Trotzdem haben deutsche Sparer wenig Wahl, was die eigentliche Anlage des Kapitals angeht. Pensionskassen beispielsweise dürfen nicht mehr als 35 Prozent des Kapitals in Aktien stecken. Ebert sagt: „Die von der Politik vorgeschriebene Nominalgarantie von Beiträgen macht systematisch die Rendite kaputt.“
Ebert betont zwar, dass manche Pensionskassen mit den maximal erlaubten Aktienquoten ansehnliche Renditen im hohen einstelligen Bereich erzielten. Aber: „Die Rendite kämpft mit Beitragsgarantien und Kapitalanlagevorschriften, welche die Politik vorgibt. Den Preis bezahlen die Sparer, oftmals ohne selber Einfluss auf die Kapitalanlage nehmen zu können.“
Bei den Steuern greift der Staat oft zweimal zu
Das sind nicht die einzigen Stolpersteine der deutschen bAV. Ähnlich ungünstig verhält es sich mit den Steuern. „Der durch die Vielzahl an Zusagearten geschaffene Dschungel zieht ein Dickicht an Regelungen für die Besteuerungen nach sich“, erklärt der Flossbach-Analyst.

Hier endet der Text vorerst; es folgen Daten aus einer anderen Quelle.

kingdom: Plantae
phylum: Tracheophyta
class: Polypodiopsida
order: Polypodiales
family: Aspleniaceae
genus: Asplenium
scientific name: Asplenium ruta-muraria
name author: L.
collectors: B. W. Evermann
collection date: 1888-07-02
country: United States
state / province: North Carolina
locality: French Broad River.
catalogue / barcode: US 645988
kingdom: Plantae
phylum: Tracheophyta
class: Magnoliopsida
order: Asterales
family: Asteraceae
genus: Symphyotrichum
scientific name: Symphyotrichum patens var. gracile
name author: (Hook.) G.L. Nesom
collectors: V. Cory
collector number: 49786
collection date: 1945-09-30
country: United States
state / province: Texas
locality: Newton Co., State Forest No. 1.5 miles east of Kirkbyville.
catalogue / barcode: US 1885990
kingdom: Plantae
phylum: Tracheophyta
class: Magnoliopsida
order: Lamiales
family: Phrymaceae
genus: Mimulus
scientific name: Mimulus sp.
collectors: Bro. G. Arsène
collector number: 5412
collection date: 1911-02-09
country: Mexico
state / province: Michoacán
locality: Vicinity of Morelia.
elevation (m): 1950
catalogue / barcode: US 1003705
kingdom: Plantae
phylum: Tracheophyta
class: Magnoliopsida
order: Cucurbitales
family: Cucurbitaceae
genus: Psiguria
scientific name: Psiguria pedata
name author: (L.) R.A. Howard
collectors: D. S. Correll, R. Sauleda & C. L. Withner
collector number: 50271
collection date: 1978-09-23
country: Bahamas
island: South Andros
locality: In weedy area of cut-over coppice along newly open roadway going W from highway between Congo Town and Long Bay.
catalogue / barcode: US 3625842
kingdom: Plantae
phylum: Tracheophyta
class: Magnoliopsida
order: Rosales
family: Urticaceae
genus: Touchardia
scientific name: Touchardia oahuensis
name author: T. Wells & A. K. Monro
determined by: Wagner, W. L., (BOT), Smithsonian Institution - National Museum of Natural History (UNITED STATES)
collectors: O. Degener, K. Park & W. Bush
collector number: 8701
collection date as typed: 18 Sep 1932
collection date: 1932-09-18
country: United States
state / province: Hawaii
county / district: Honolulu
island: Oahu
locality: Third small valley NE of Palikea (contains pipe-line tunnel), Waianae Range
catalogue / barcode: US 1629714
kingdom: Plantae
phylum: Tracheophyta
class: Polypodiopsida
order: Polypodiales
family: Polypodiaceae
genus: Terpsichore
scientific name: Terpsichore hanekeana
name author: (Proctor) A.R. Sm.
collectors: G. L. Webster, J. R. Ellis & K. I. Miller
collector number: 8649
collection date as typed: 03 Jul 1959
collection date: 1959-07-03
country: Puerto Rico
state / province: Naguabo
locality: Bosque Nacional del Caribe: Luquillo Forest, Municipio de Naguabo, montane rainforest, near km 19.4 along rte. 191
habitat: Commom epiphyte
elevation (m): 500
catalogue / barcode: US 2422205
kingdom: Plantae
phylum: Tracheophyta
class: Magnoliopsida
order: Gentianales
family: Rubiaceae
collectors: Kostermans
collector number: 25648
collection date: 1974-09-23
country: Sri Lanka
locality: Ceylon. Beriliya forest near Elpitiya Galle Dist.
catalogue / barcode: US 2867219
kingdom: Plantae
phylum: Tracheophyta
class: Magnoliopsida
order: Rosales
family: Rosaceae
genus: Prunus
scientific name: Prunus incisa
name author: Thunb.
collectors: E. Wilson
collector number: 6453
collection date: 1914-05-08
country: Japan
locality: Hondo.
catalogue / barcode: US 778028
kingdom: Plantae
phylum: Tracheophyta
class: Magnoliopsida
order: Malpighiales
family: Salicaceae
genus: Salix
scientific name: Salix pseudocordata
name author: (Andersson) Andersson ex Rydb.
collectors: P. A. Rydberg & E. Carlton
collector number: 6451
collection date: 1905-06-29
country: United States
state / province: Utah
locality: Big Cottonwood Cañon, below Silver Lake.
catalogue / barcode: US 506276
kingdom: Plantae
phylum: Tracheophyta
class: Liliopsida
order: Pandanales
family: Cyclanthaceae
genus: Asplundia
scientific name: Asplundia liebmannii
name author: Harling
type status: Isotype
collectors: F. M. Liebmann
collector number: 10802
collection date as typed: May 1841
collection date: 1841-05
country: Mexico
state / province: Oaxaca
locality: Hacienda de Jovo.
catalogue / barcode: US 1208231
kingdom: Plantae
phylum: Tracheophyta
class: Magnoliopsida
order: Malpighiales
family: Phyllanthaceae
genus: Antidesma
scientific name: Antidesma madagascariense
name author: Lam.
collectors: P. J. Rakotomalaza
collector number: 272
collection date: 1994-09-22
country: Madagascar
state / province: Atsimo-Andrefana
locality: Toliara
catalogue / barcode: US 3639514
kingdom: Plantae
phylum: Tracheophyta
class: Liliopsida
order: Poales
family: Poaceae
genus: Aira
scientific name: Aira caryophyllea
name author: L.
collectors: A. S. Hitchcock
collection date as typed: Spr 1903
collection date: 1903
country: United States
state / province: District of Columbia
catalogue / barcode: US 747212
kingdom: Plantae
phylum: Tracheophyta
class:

So sind Beiträge bis 3624 Euro sozialversicherungsfrei, der doppelte Beitrag wiederum ist von der Einkommenssteuer befreit. Nur müssen bei der späteren Auszahlungen wieder Steuern und Abgaben entrichtet werden. Mitunter greift der Staat also zweimal zu. Hinzu komme, dass die Freibeträge nur etwa 15 bis 30 Prozent des US-Niveaus ausmachen, also weitaus niedriger ausfallen.
Billig ist die deutsche bAV ebenfalls nicht. Wegen der vielen Vorschriften gibt es hohe Eintrittsbarrieren für etwaige Wettbewerber und einen hohen Aufwand bei den Versicherungen. Das fällt am Ende auf den Sparer zurück. In einer Beispielrechnung der CFA Society Germany kosten die höheren Gebühren hierzulande 1,5 Prozentpunkte ihrer Rendite. Klingt wenig, macht aber einen Unterschied von Hunderttausenden Euro. Bei einem Startkapital von 1000 Euro und einem Anlagezeitraum von 50 Jahren ergibt sich so ein Endkapital von 400.000 Euro, bei 5,5 Prozent Rendite. Bei sieben Prozent Rendite aber wären es über 650.000 Euro!
Analyst fordert die „Sparautobahn“
Es verwundert daher nicht, wie das Fazit des Analysten ausfällt: US-Bürger haben einen „gut ausgebauten Highway, auf dem alle schnell und sicher ihr Ziel, die Lebensstandardsicherung im Alter, erreichen“, so Ebert. In Deutschland gleiche die Vorsorge mittels bAV dagegen „einer Dschungelexpedition“.
Ebert fordert: „In den Regulierungsdschungel sollte eine Schneise geschlagen werden.“ In dieser könne dann eine „Spar-Autobahn“ entstehen. Heißt konkret: Vereinfachte Zusagen für mehr Transparenz, selbstbestimmtes Sparen, eine bessere Übertragbarkeit und eine Ausweitung der steuerlichen Förderung.